** Opening SUPPLIED DATA block **

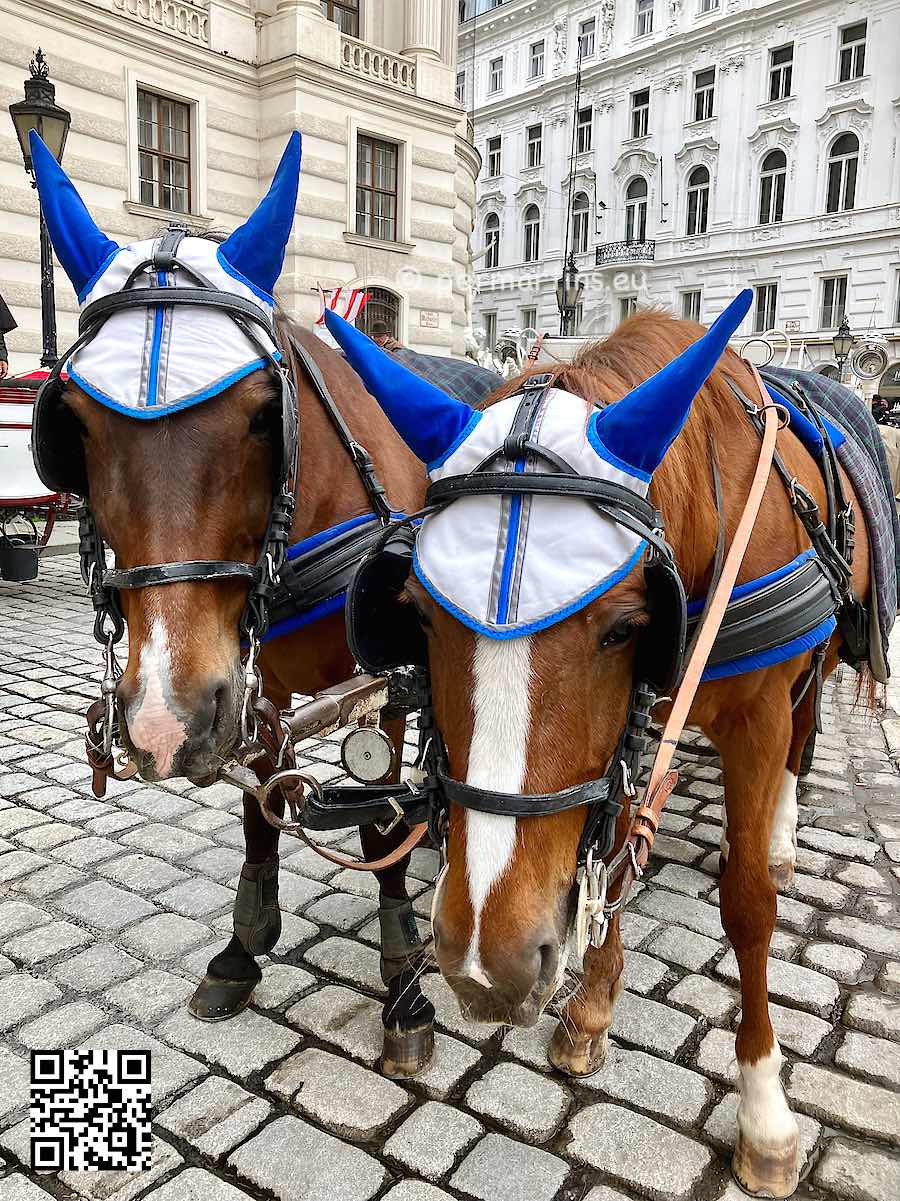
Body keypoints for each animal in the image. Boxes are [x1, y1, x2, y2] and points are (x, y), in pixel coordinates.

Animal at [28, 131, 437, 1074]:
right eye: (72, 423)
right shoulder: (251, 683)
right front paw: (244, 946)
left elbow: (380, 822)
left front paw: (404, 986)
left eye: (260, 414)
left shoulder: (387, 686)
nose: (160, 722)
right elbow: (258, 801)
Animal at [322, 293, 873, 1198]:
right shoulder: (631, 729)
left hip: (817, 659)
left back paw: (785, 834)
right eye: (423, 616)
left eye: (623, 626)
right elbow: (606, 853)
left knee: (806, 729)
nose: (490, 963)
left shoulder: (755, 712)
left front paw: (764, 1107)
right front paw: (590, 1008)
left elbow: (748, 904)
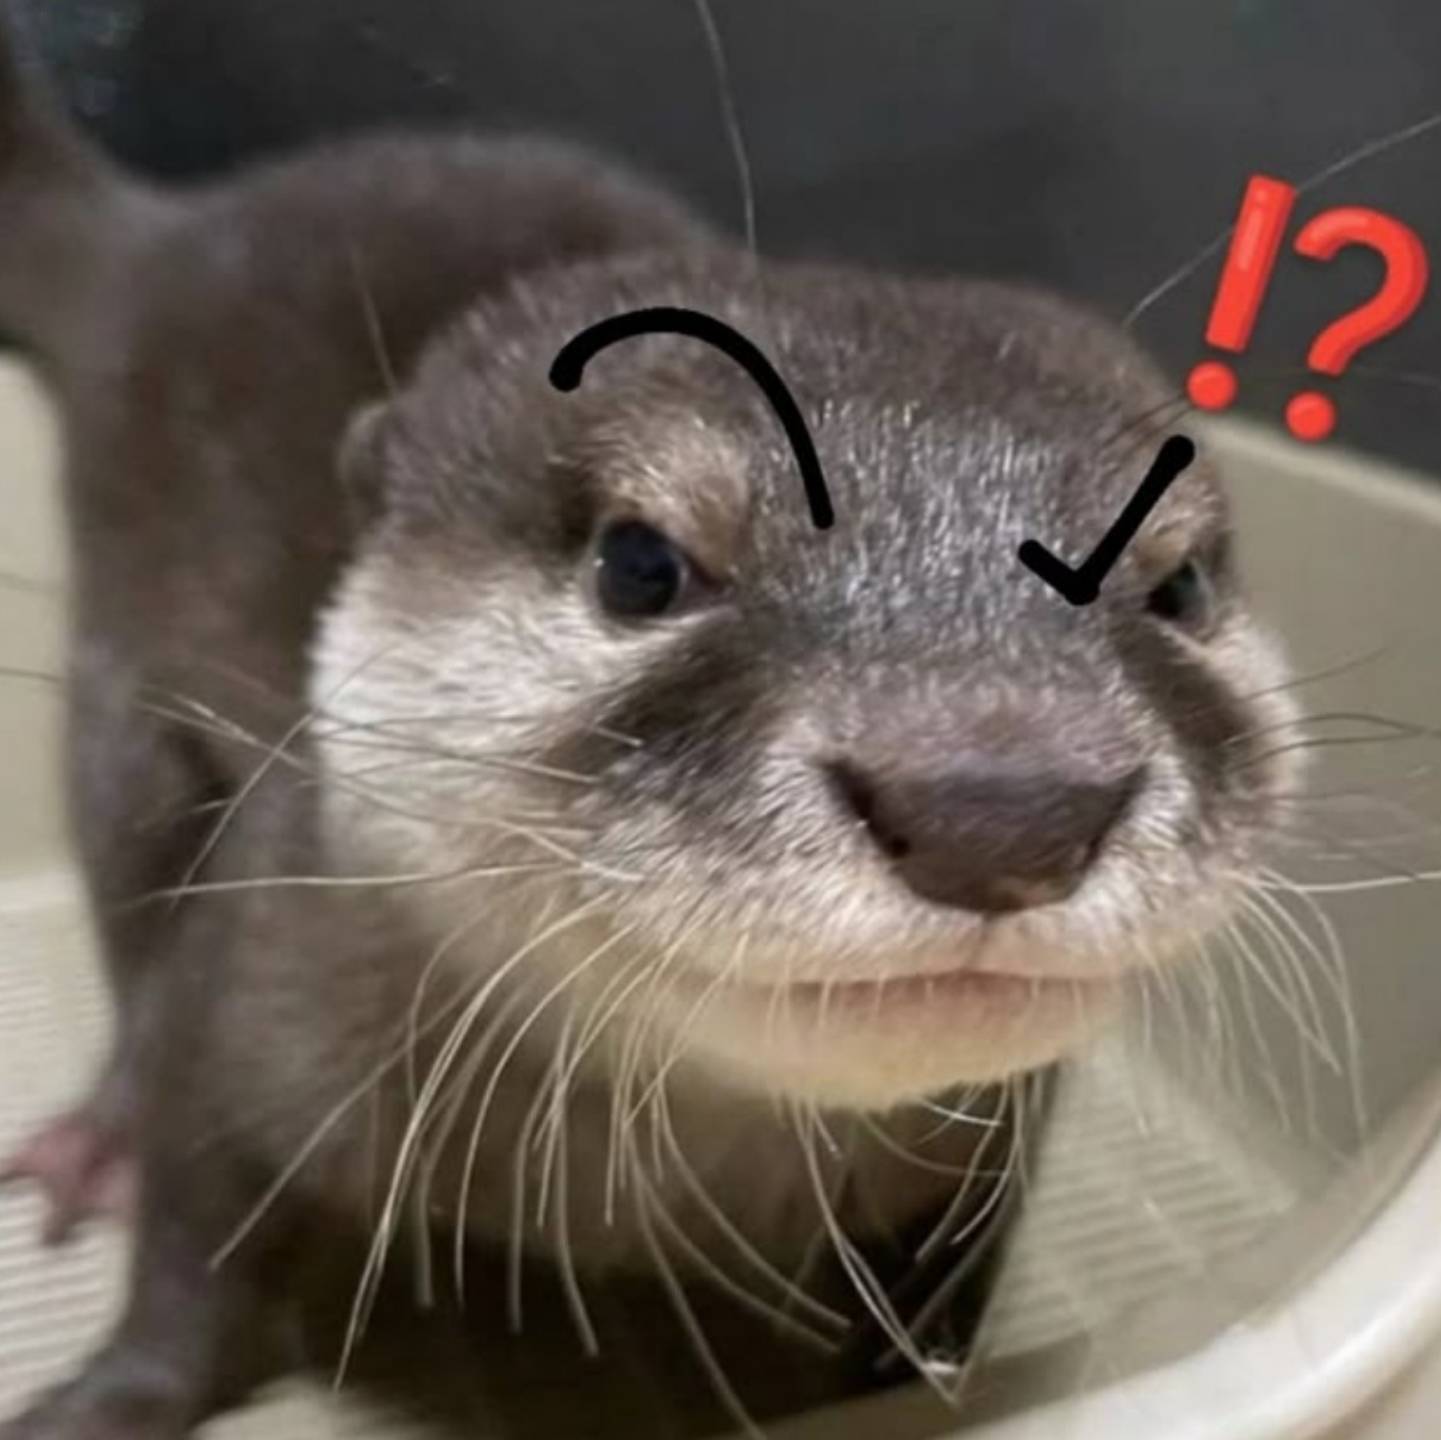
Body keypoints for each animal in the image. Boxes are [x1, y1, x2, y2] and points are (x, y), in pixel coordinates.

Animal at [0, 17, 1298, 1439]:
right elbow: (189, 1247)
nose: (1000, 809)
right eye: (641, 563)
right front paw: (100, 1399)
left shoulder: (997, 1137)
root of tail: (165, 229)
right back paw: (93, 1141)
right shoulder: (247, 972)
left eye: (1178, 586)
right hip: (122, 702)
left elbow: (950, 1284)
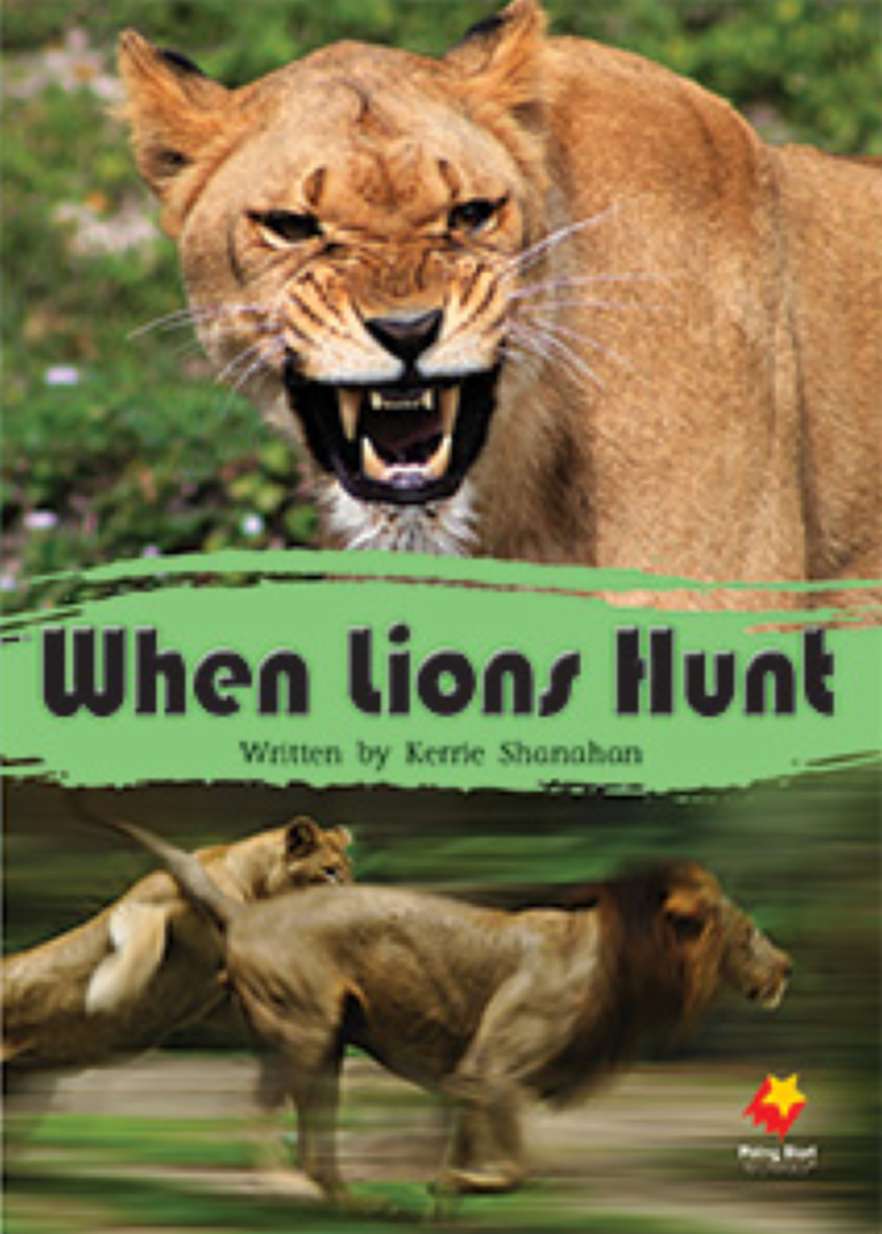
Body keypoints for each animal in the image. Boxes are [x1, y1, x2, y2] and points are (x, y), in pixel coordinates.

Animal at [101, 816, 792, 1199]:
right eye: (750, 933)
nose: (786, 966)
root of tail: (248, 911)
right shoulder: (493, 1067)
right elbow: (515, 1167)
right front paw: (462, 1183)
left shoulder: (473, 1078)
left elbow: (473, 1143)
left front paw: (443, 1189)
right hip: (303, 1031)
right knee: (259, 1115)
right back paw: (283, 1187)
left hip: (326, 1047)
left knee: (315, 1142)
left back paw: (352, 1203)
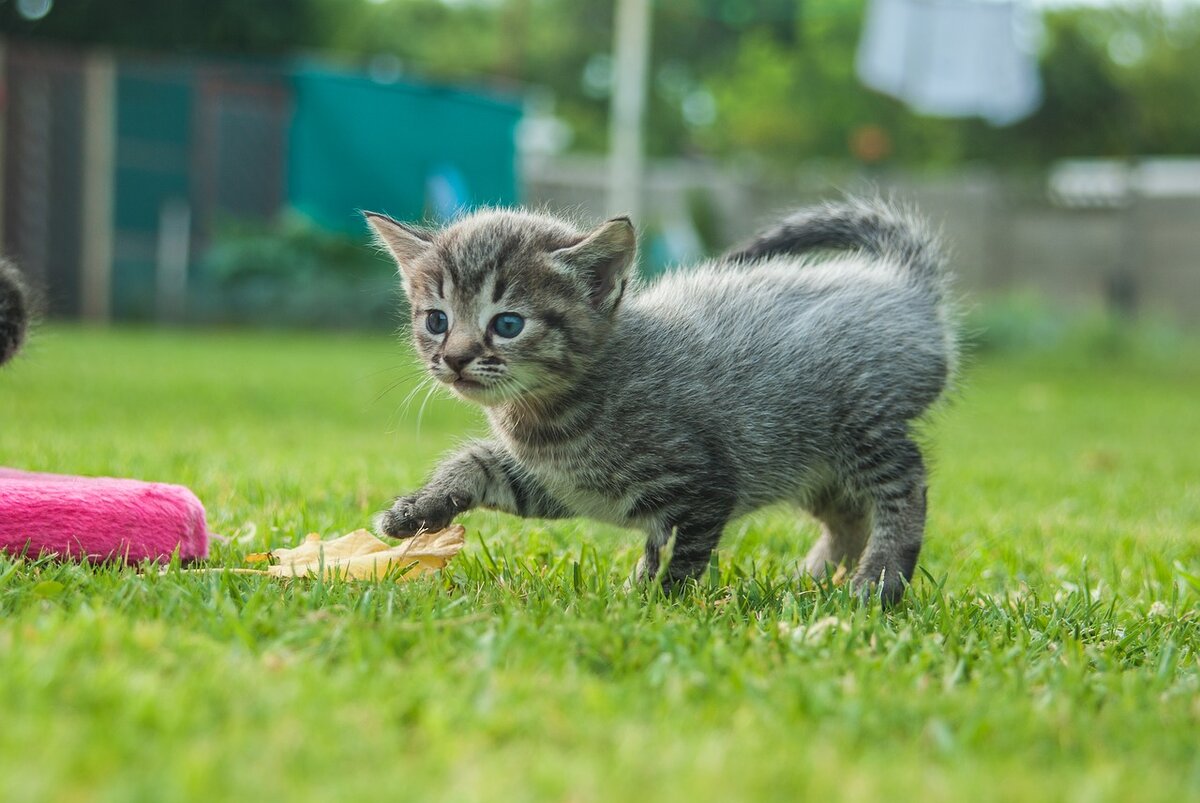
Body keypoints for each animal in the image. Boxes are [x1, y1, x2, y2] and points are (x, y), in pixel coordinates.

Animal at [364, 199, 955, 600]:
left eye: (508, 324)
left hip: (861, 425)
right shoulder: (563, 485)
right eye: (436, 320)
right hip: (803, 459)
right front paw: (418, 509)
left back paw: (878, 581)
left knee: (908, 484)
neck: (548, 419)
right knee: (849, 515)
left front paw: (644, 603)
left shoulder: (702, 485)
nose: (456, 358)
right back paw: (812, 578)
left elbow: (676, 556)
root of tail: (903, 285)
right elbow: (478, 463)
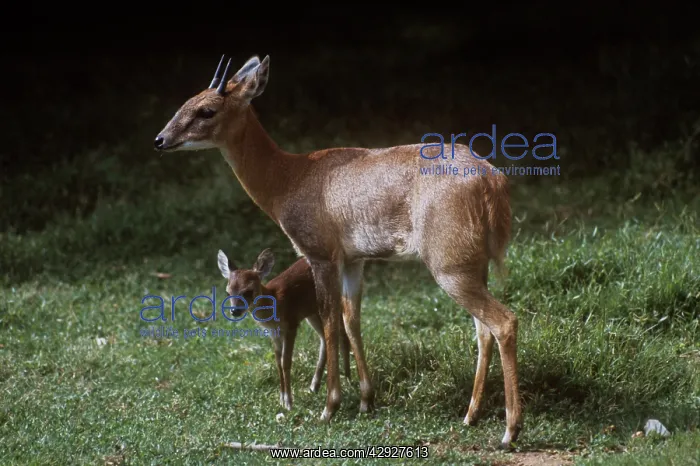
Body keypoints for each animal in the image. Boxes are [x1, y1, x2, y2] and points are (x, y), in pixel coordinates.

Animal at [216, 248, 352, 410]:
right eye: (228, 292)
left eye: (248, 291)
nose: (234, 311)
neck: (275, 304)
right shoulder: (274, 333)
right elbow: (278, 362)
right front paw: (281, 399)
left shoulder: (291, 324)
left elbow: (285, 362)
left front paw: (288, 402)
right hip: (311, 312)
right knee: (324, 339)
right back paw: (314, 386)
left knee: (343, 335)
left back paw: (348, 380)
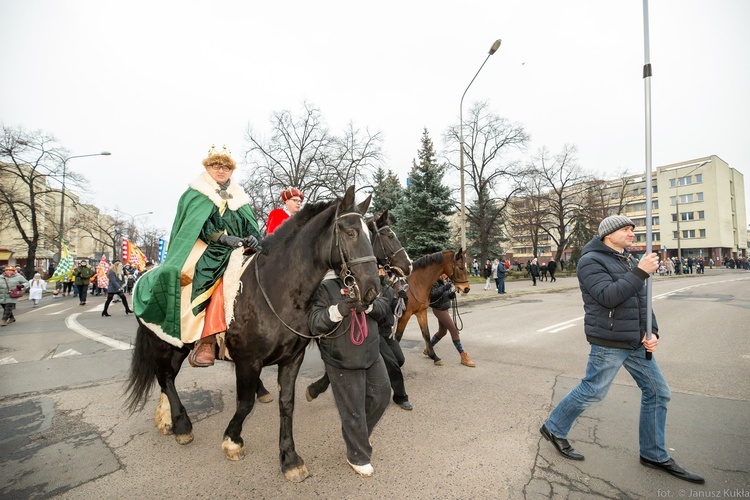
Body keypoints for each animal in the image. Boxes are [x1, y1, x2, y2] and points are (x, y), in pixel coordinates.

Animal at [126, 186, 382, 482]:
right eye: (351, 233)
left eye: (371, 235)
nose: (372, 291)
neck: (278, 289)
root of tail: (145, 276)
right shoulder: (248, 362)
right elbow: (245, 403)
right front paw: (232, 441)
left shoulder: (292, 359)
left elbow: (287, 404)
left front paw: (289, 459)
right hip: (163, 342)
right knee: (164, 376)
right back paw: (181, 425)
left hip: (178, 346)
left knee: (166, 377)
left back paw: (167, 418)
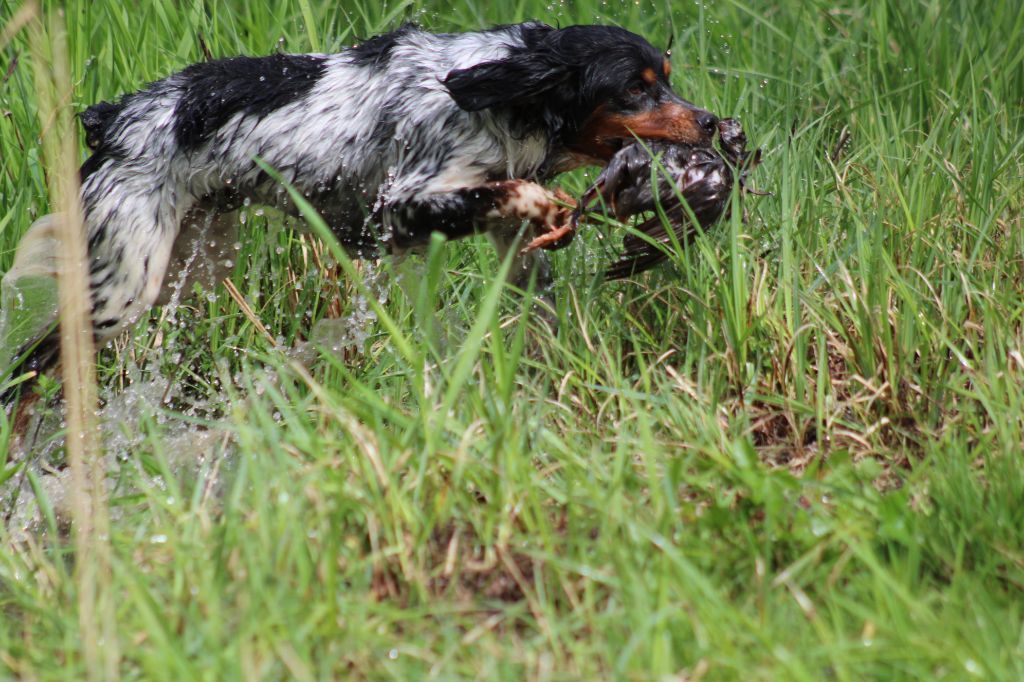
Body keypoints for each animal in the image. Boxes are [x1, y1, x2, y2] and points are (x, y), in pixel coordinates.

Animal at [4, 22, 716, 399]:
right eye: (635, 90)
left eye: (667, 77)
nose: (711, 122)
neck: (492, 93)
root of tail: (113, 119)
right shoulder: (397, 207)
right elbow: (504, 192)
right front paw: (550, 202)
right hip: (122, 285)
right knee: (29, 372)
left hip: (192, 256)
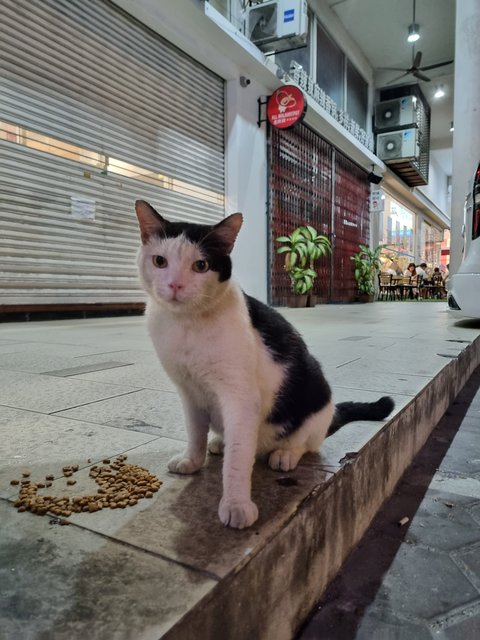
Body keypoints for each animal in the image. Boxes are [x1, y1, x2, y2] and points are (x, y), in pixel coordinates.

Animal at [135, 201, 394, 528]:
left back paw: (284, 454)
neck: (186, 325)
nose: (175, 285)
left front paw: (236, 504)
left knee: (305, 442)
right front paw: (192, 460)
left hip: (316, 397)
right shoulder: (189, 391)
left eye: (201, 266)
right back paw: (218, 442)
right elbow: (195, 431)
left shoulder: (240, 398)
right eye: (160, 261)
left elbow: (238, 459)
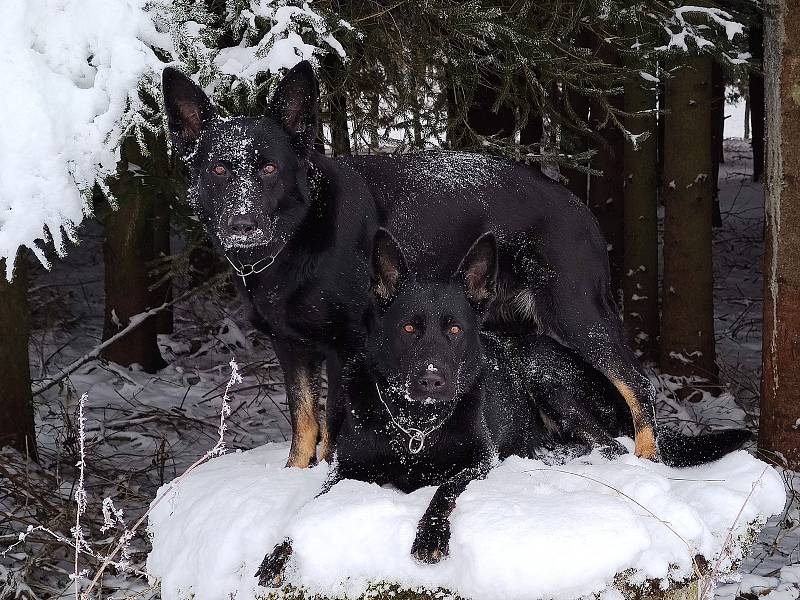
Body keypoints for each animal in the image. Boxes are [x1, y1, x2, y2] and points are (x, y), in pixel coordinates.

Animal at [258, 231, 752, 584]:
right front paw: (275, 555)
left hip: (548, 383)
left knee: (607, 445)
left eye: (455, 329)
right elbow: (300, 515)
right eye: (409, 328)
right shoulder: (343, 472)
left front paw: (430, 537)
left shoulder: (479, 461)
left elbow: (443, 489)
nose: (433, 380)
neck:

** Closing SUPPLIED DATA block **

- _ABOUT THIS TASK_: Within the entries above, find the string "back" and return each line that holds it.

- _RESULT FOR THIS TASK_:
left back paw: (785, 834)
right back paw: (93, 1141)
right back paw: (283, 1187)
left back paw: (352, 1203)
left back paw: (878, 581)
right back paw: (812, 578)
right back paw: (314, 386)
left back paw: (348, 380)
right back paw: (181, 425)
left back paw: (167, 418)
left back paw: (284, 454)
right back paw: (218, 442)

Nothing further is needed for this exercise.